─── MATERIAL SUPPLIED

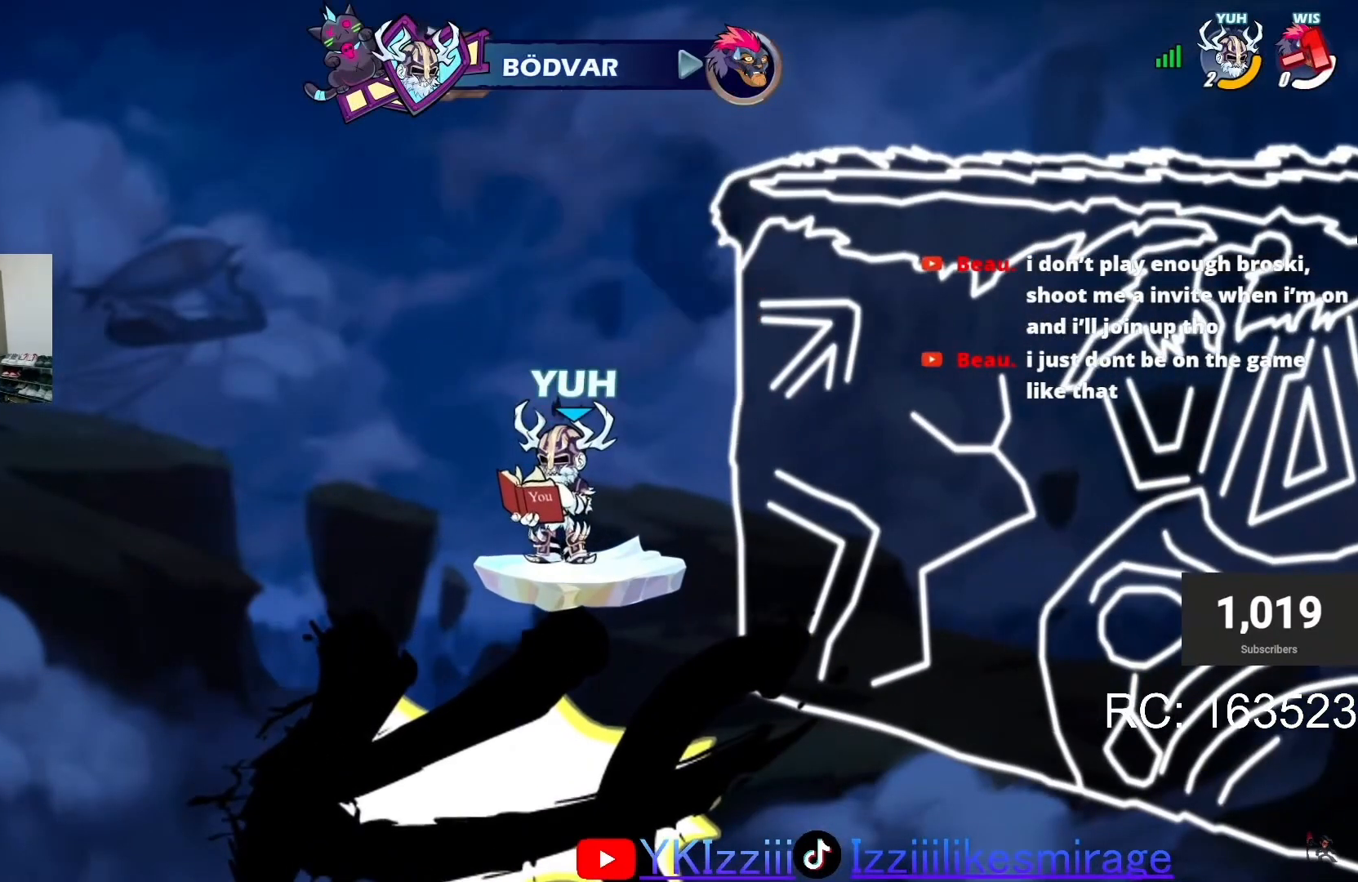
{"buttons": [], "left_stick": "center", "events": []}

──────
─── MATERIAL SUPPLIED

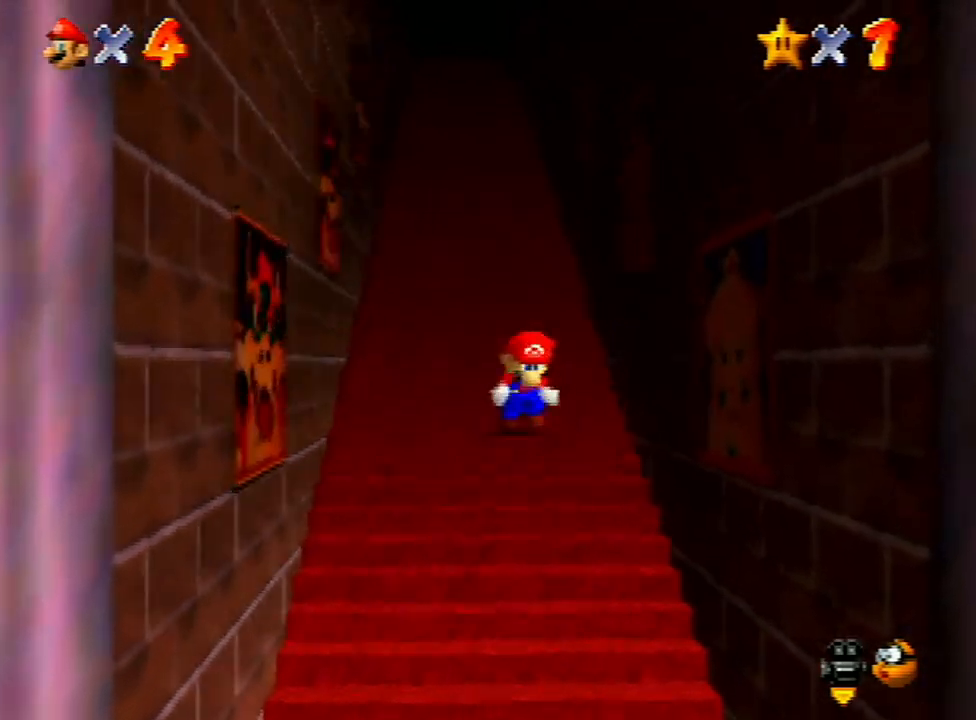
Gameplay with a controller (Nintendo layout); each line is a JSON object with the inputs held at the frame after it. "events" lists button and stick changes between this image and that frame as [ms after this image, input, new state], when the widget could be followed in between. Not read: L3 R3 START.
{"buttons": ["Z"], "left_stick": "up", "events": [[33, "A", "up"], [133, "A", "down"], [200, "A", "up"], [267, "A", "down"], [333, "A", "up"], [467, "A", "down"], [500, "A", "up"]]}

──────

## REQUIRED WORK
Filter the entries above down to the lines containing the word "buttons".

## FINAL ANSWER
{"buttons": [], "left_stick": "center", "events": []}
{"buttons": ["Z"], "left_stick": "up", "events": [[33, "A", "up"], [133, "A", "down"], [200, "A", "up"], [267, "A", "down"], [333, "A", "up"], [467, "A", "down"], [500, "A", "up"]]}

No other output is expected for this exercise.